Web document revisions
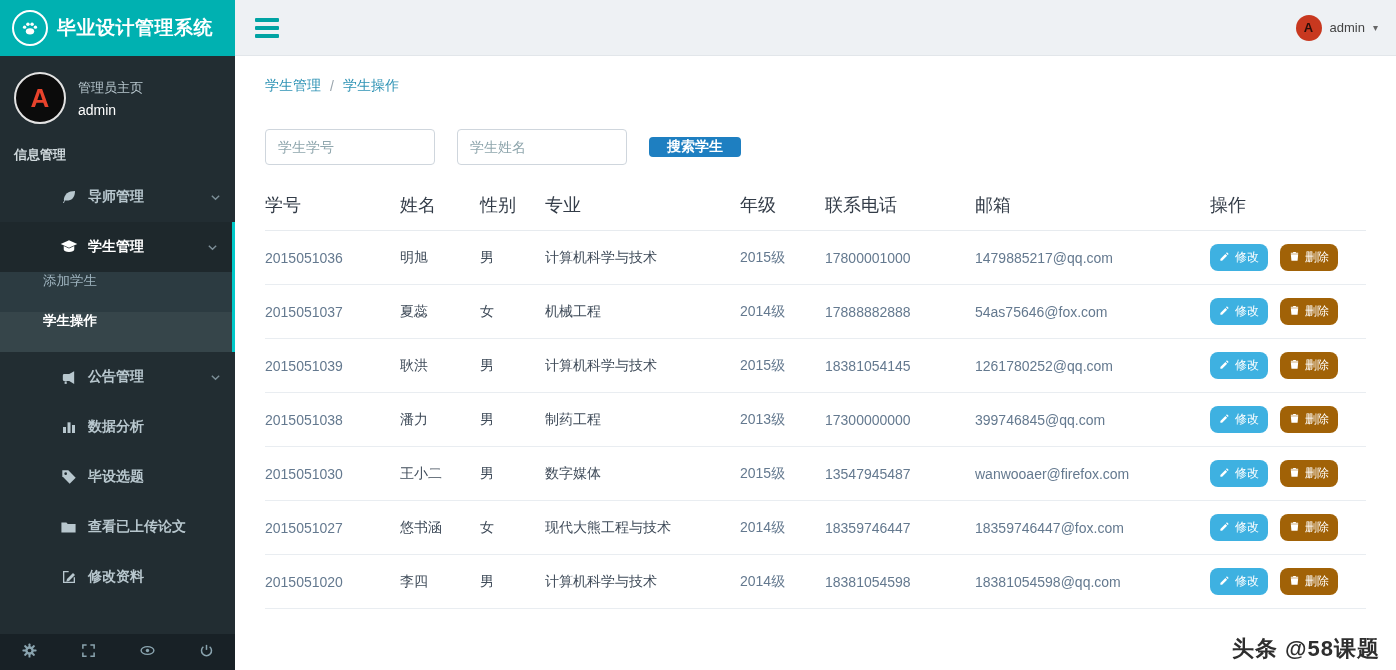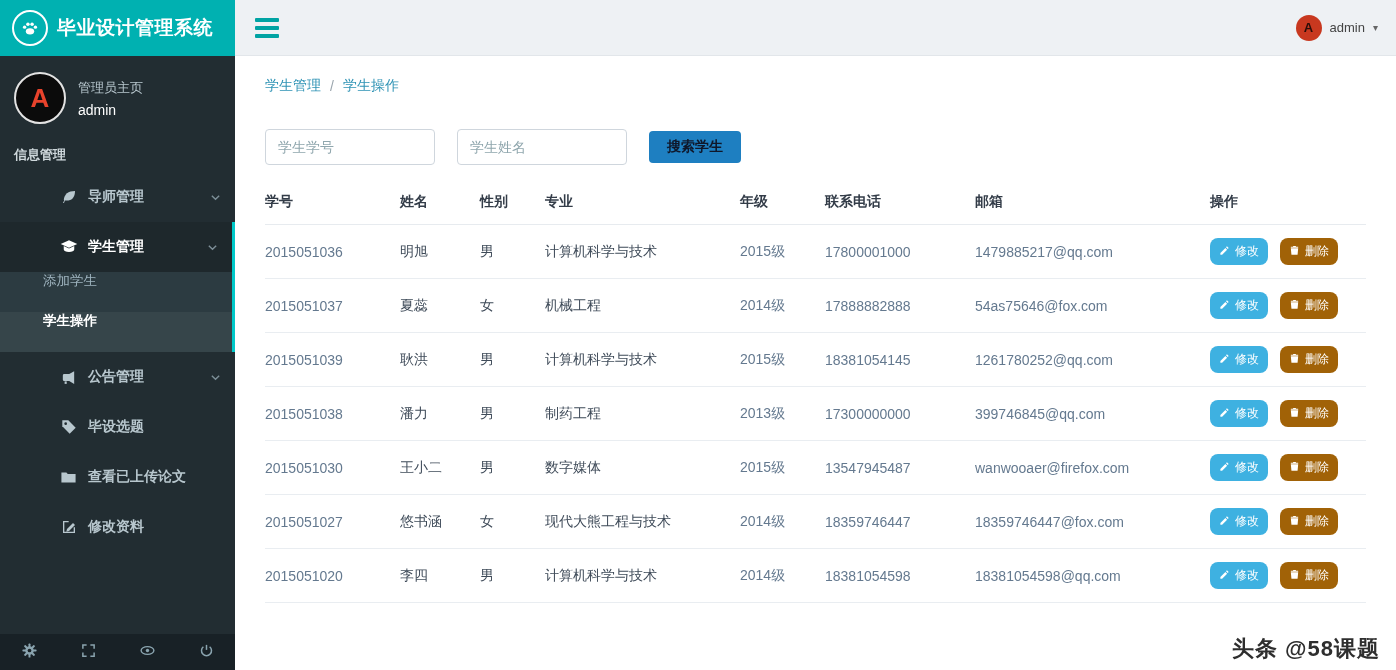"搜索学生" .search-btn { color: #0f172a -> #ffffff; height: 32px -> 20px }
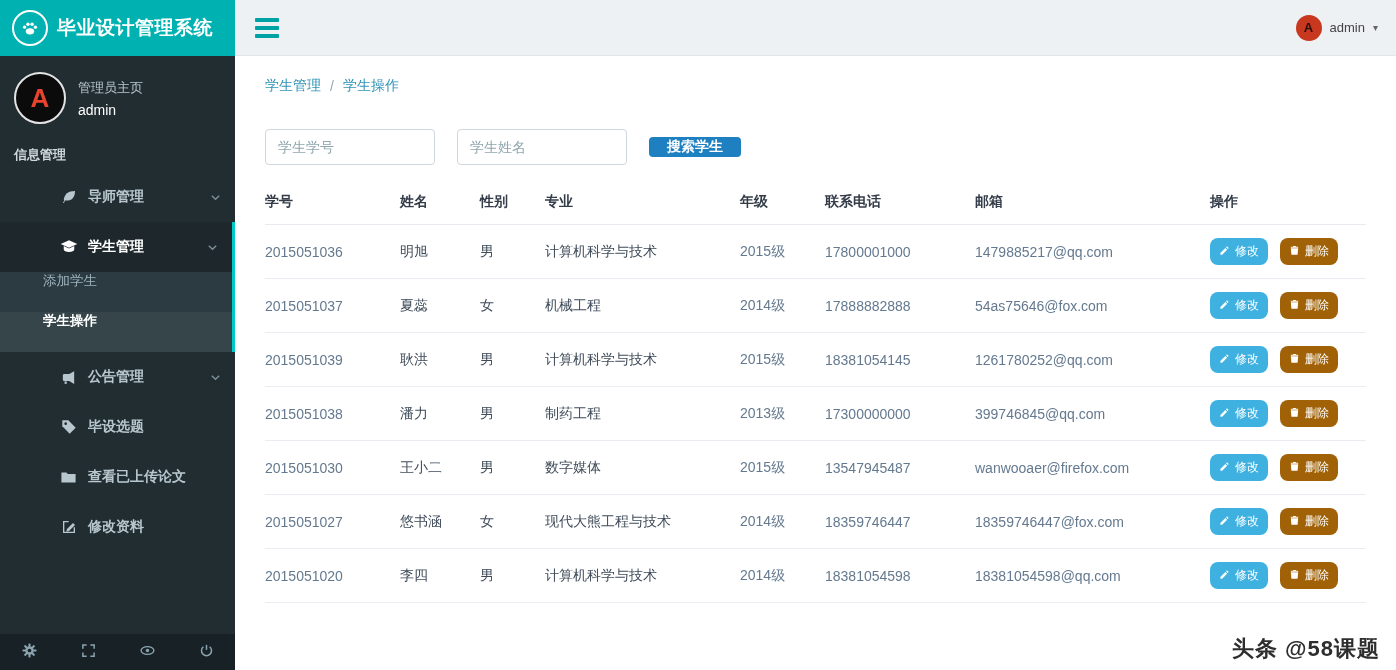"学号" table.students th { font-size: 14px -> 18px; font-weight: 700 -> 400 }
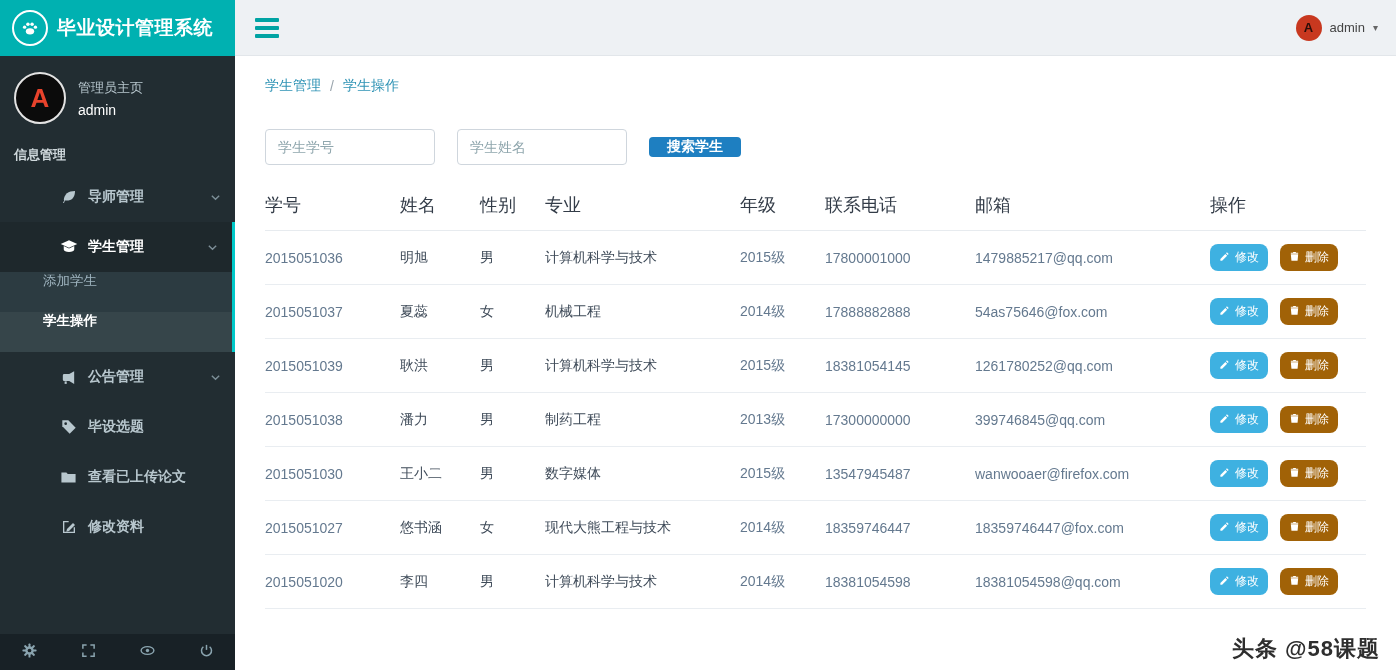"数据分析" div.menu-item { html: none -> <div> <span> <svg> <rect></rect> <rect></rect> <rect></rect> </svg> </span> <span>数据分析</span> </div> }
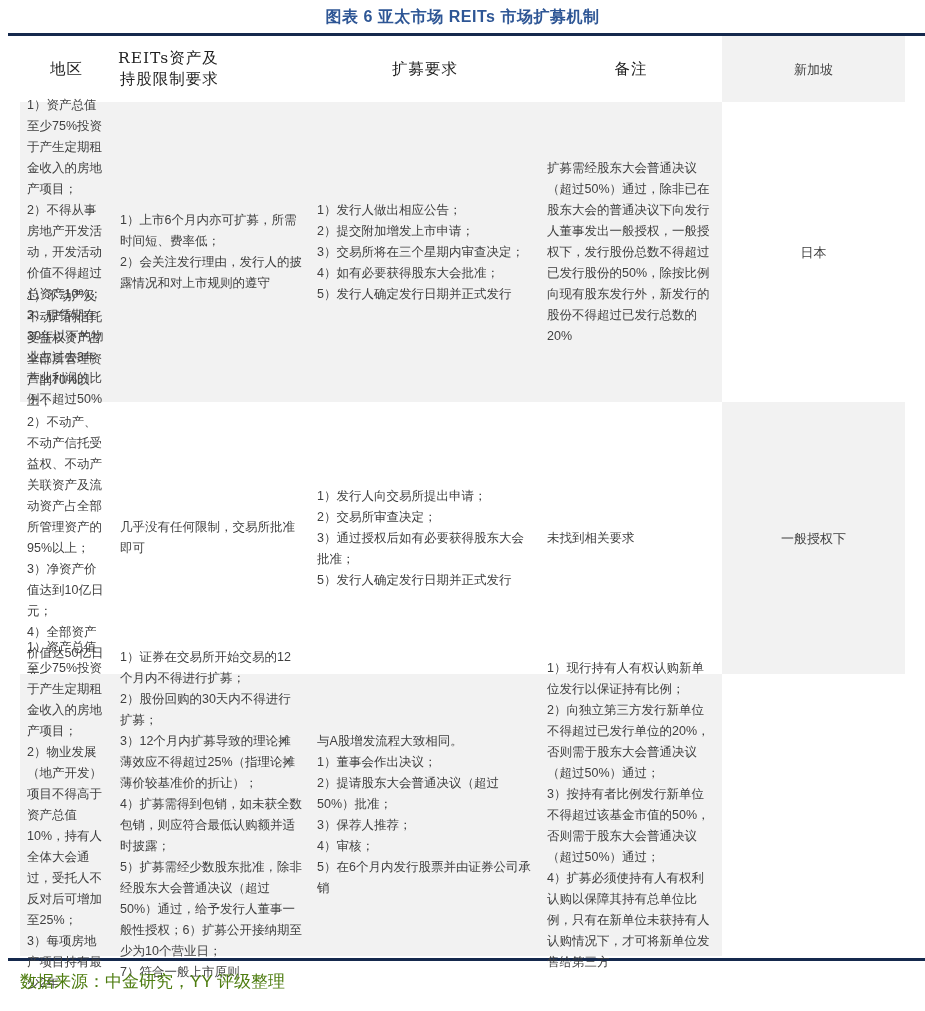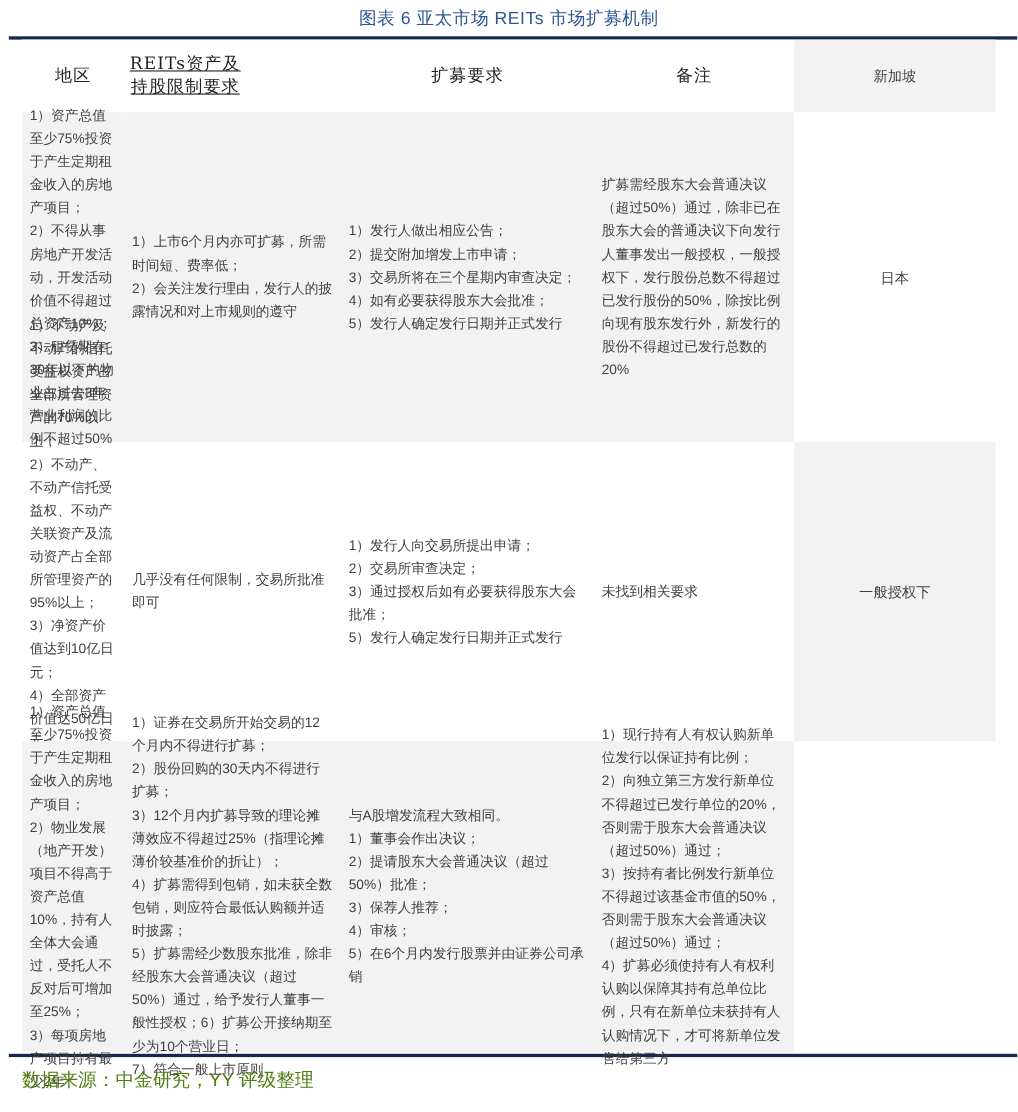"图表 6 亚太市场 REITs 市场扩募机制" .title { font-weight: normal -> bold }
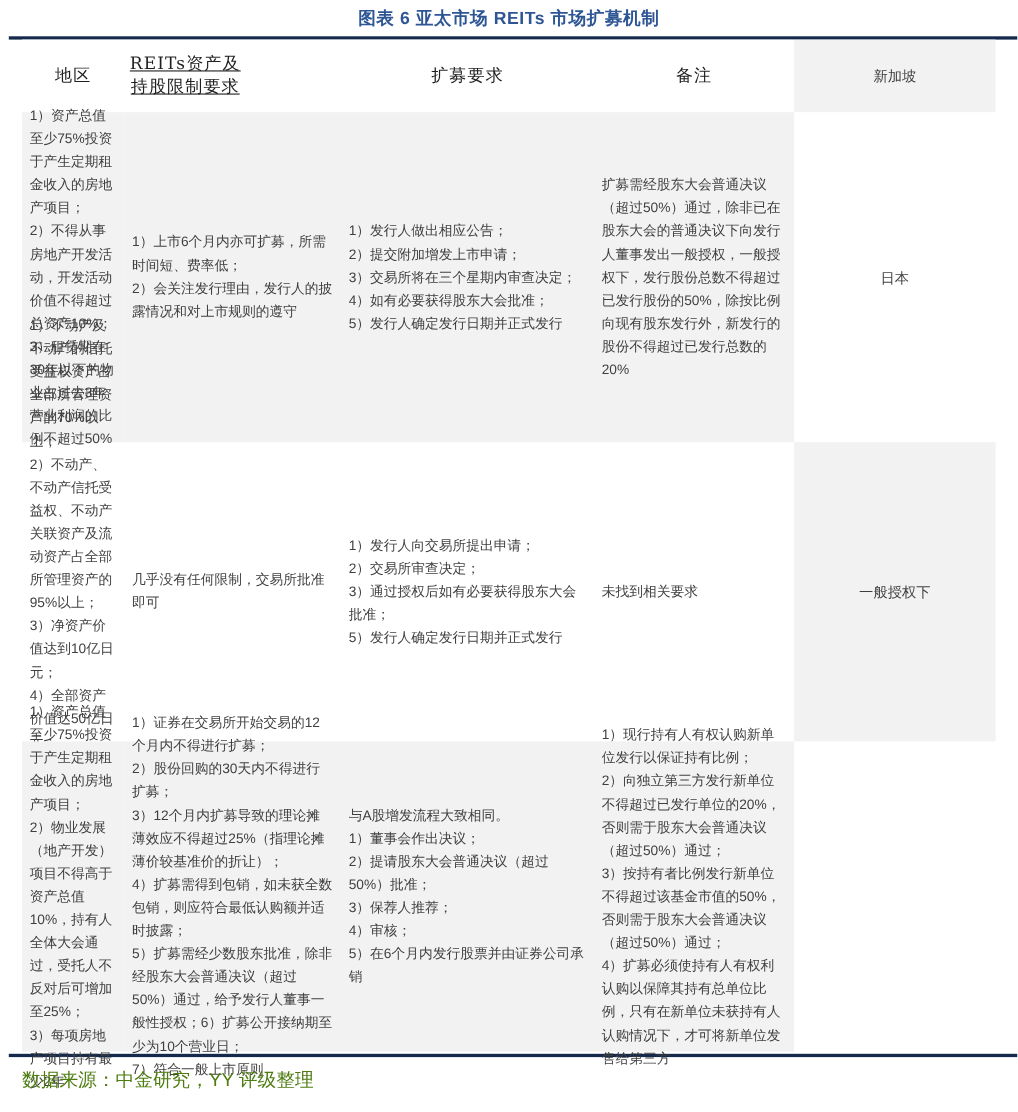"REITs资产及" .hdr.left { text-align: center -> right; text-decoration: underline -> none }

Work request
Return the entries above in full and unchanged, omitting every image.

Response
"搜索学生" .search-btn { color: #0f172a -> #ffffff; height: 32px -> 20px }
"学号" table.students th { font-size: 14px -> 18px; font-weight: 700 -> 400 }
"数据分析" div.menu-item { html: none -> <div> <span> <svg> <rect></rect> <rect></rect> <rect></rect> </svg> </span> <span>数据分析</span> </div> }
"图表 6 亚太市场 REITs 市场扩募机制" .title { font-weight: normal -> bold }
"REITs资产及" .hdr.left { text-align: center -> right; text-decoration: underline -> none }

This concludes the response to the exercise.